# RAW DATA
========================================
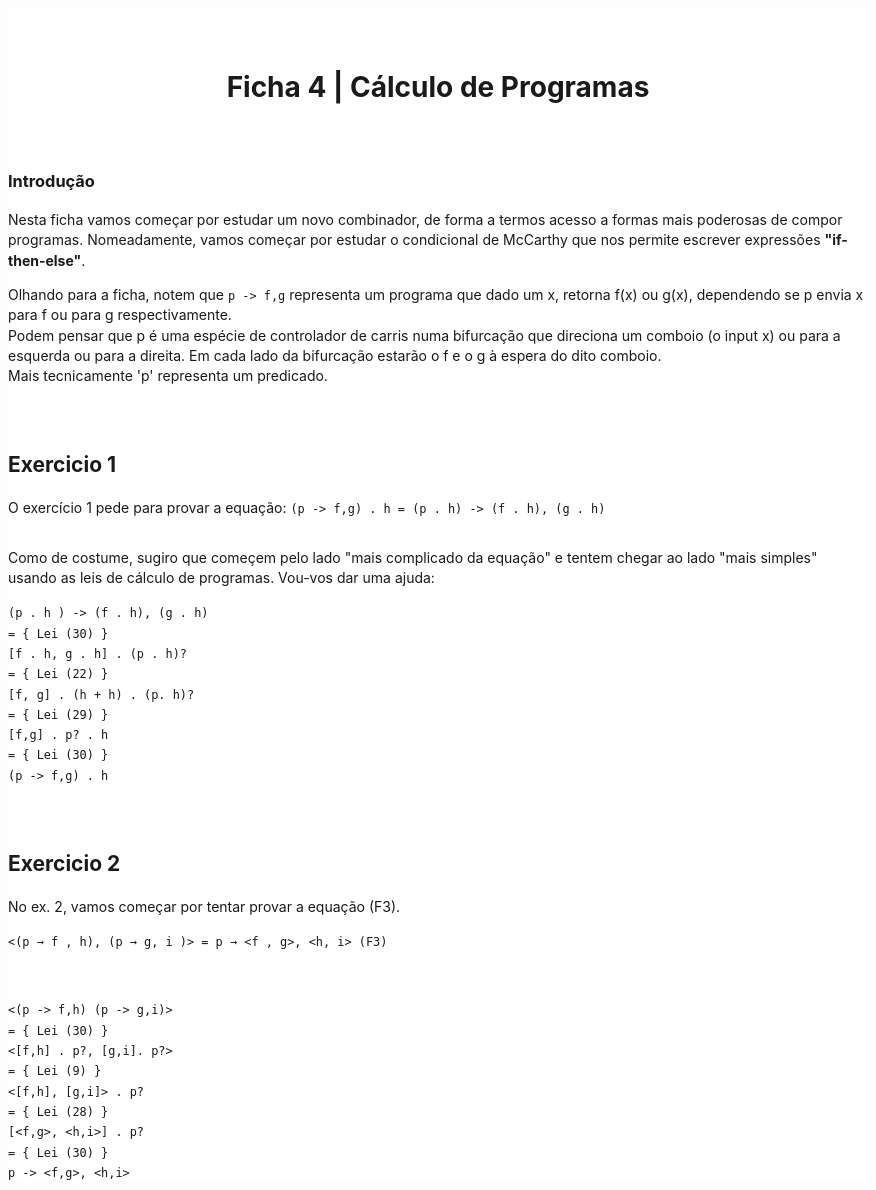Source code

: <br>

<h1 align="center">Ficha 4 | Cálculo de Programas</h1>

<br>

### Introdução

Nesta ficha vamos começar por estudar um novo combinador, de forma a termos acesso a formas mais poderosas de compor programas. Nomeadamente, vamos começar por estudar o condicional de McCarthy que nos permite escrever expressões **"if-then-else"**.

Olhando para a ficha, notem que `p -> f,g` representa um programa que dado um x, retorna f(x) ou g(x), dependendo se p envia x para f ou para g respectivamente.
<br>Podem pensar que p é uma espécie de controlador de carris numa bifurcação que direciona um comboio (o input x) ou para a esquerda ou para a direita. Em cada lado da bifurcação estarão o f e o g à espera do dito comboio.
<br>Mais tecnicamente 'p' representa um predicado.

<br>

##  Exercicio 1

O exercício 1 pede para provar a equação: `(p -> f,g) . h = (p . h) -> (f . h), (g . h)`
 
##
Como de costume, sugiro que começem pelo lado "mais complicado da equação" e tentem chegar ao lado "mais simples" usando as leis de cálculo de programas.
Vou-vos dar uma ajuda:

`(p . h ) -> (f . h), (g . h)`  
`= { Lei (30) }`  
`[f . h, g . h] . (p . h)?`  
`= { Lei (22) }`  
`[f, g] . (h + h) . (p. h)?`  
`= { Lei (29) }`  
`[f,g] . p? . h`  
`= { Lei (30) }`  
`(p -> f,g) . h`

<br>

## Exercicio 2

No ex. 2, vamos começar por tentar provar a equação (F3).

`<(p → f , h), (p → g, i )> = p → <f , g>, <h, i> (F3)`

<br>

`<(p -> f,h) (p -> g,i)>`  
`= { Lei (30) }`  
`<[f,h] . p?, [g,i]. p?>`  
`= { Lei (9) }`  
`<[f,h], [g,i]> . p?`  
`= { Lei (28) }`  
`[<f,g>, <h,i>] . p?`  
`= { Lei (30) }`  
`p -> <f,g>, <h,i>`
========================================
Copy out the material above word for word, including all of its markup, and leave out the picture.

Source code

: <br>

<h1 align="center">Ficha 4 | Cálculo de Programas</h1>

<br>

### Introdução

Nesta ficha vamos começar por estudar um novo combinador, de forma a termos acesso a formas mais poderosas de compor programas. Nomeadamente, vamos começar por estudar o condicional de McCarthy que nos permite escrever expressões **"if-then-else"**.

Olhando para a ficha, notem que `p -> f,g` representa um programa que dado um x, retorna f(x) ou g(x), dependendo se p envia x para f ou para g respectivamente.
<br>Podem pensar que p é uma espécie de controlador de carris numa bifurcação que direciona um comboio (o input x) ou para a esquerda ou para a direita. Em cada lado da bifurcação estarão o f e o g à espera do dito comboio.
<br>Mais tecnicamente 'p' representa um predicado.

<br>

##  Exercicio 1

O exercício 1 pede para provar a equação: `(p -> f,g) . h = (p . h) -> (f . h), (g . h)`
 
##
Como de costume, sugiro que começem pelo lado "mais complicado da equação" e tentem chegar ao lado "mais simples" usando as leis de cálculo de programas.
Vou-vos dar uma ajuda:

`(p . h ) -> (f . h), (g . h)`  
`= { Lei (30) }`  
`[f . h, g . h] . (p . h)?`  
`= { Lei (22) }`  
`[f, g] . (h + h) . (p. h)?`  
`= { Lei (29) }`  
`[f,g] . p? . h`  
`= { Lei (30) }`  
`(p -> f,g) . h`

<br>

## Exercicio 2

No ex. 2, vamos começar por tentar provar a equação (F3).

`<(p → f , h), (p → g, i )> = p → <f , g>, <h, i> (F3)`

<br>

`<(p -> f,h) (p -> g,i)>`  
`= { Lei (30) }`  
`<[f,h] . p?, [g,i]. p?>`  
`= { Lei (9) }`  
`<[f,h], [g,i]> . p?`  
`= { Lei (28) }`  
`[<f,g>, <h,i>] . p?`  
`= { Lei (30) }`  
`p -> <f,g>, <h,i>`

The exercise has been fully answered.